Take your cookout all the way through dessert with this grilled banana split with chocolate peanut butter sauce. It is a swoon-worthy dessert that’s entirely vegan & gluten-free!
In my childhood home, the barbecue grill was a meat-only affair. There were no vegetable kebabs, grilled asparagus or Portobello mushrooms to be had. I didn’t even realize that grilling plants was a thing people did.
It was only once I was in my twenties and started working as a cater waiter that I discovered there was so much more possible on the grill.
Often at parties and banquets, the chefs would have platters of grilled eggplant, zucchini, and red bell peppers. I was surprised at how much nuance and sweetness the grill gave to simple vegetables. And for dessert? Grilled bananas.
Grilled bananas are vaguely like fried plantains. The fiery grates caramelize the bananas just a bit around the grill marks. Inside, the bananas become hot, melty, and gooey. With a simple drizzling of chocolate sauce, it’s a worthy dessert all on its own.
But if you want to take it up a significant notch, make this grilled banana split.
Grilled banana split
These grilled banana splits are topped with scoops of non-dairy ice cream and a generous drizzling of chocolate peanut butter sauce. Think of it as a chocolate peanut butter cup in liquid form.
It’s easy to make the chocolate peanut butter sauce on the stove in just minutes. The 4 ingredients are simply non-dairy milk, chocolate chips, chunky peanut butter, and maple syrup.
Then for good measure, I garnished the sundae with chopped vegan peanut butter cups. (The cups are on my list of best vegan junk food!)
I served these banana split sundaes to friends recently for a sweet end to our dinner party. After the main course was finished, I hopped outside to the patio to start the outdoor grill.
Since we use propane, it didn’t take long at all to get the grill grates hot. I’d made the chocolate peanut butter sauce ahead of time and just reheated it quickly in the microwave with a splash of almond milk. In less than 10 minutes, our guests had grilled banana splits in front of them.
The warm banana with cool ice cream is a wonderful meeting of textures and flavors. And of course, chocolate, banana, and peanut butter play very nicely together.
Our guests had no problem polishing off their desserts and said they were the highlight of the night.

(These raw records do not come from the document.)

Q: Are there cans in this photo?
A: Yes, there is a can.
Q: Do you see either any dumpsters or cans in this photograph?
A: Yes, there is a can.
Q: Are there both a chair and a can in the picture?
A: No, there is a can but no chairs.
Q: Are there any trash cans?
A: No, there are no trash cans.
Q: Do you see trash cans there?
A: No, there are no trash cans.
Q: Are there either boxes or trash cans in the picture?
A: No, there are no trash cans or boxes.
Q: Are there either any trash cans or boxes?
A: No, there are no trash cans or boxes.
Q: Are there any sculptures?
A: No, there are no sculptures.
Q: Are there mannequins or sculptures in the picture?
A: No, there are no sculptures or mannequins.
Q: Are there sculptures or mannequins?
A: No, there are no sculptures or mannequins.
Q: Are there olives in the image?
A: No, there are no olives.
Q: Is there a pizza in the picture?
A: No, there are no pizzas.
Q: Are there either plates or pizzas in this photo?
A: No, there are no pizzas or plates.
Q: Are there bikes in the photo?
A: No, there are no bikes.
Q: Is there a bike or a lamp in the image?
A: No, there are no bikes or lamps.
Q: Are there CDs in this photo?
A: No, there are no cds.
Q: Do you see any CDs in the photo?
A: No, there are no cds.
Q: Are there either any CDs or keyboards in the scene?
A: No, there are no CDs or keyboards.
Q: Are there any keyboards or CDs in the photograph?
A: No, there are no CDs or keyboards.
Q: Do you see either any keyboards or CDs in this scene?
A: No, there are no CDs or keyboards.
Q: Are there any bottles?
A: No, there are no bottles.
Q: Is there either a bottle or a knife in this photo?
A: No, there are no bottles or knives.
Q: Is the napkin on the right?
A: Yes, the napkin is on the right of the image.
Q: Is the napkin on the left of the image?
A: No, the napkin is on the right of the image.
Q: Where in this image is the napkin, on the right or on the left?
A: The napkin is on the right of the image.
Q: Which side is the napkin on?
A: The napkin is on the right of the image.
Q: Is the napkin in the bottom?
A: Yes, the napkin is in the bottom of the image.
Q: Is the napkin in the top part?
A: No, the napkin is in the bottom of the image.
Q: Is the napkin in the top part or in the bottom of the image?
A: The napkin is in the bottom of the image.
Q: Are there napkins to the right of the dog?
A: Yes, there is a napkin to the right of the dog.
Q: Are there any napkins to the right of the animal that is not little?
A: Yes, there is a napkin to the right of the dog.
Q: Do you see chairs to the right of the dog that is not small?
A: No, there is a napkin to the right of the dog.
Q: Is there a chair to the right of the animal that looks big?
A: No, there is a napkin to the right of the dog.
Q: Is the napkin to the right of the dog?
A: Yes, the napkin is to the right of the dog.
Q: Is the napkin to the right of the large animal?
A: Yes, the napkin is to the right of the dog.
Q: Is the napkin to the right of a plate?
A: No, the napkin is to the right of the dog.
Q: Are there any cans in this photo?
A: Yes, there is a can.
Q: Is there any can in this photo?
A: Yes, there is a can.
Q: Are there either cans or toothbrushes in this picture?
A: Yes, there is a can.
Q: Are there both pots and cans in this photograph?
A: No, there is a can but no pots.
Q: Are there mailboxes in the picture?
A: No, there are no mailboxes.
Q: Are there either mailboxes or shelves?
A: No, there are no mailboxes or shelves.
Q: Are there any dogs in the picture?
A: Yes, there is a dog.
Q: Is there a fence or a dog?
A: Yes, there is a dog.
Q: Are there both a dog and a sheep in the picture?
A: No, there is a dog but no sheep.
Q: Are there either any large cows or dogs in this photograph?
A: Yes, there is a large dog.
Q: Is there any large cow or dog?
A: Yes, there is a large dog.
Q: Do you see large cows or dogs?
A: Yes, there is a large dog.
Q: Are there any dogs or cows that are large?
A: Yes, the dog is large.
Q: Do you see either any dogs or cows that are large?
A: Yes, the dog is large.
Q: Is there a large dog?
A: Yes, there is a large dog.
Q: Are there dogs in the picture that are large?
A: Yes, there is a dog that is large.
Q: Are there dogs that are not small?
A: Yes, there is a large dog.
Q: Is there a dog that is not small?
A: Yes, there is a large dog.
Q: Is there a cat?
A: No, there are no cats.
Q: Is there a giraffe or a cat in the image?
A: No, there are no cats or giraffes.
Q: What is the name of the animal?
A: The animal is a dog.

Grilled banana splits with chocolate peanut butter sauce
- In a small pot, bring non-dairy milk and chocolate chips to a low or low-medium heat. Stir constantly with a fork or whisk until the chocolate chips are fully melted and smooth. (It should take just a few minutes.)
- Stir in the peanut butter and maple syrup. Once it has all completely combined, continue cooking and stirring for a minute or two more while the sauce reduces and becomes the consistency of gravy. If it gets too thick or seizes up, add another splash of non-dairy milk.* Remove from heat and set aside.
- Heat the outdoor or indoor grill to 500 degrees. Lightly brush the grill grate or the cut side of the bananas with oil.
- Place the bananas cut side down on the heated grill. Don't move them for about three minutes, until they get good, dark grill marks.
- Use tongs to flip the bananas onto the back where the peel is still attached. Continue cooking them for another two or three minutes until the peel has darkened and the banana has softened. Move them to a plate to cool slightly.
- Put out 4 bowls or banana boats. Into each bowl, put 2 or 3 scoops of creamy cashew frozen dessert. Remove the peels from the bananas. Put two banana halves into each bowl. Top with warm chocolate peanut butter sauce. Garnish with chopped peanut butter cups. Serve immediately.
This grilled banana splits recipe was my entry into the So Delicious Dairy Free recipe contest in collaboration with Go Dairy Free. While I was not compensated for my time creating this recipe, I did receive a small grocery stipend.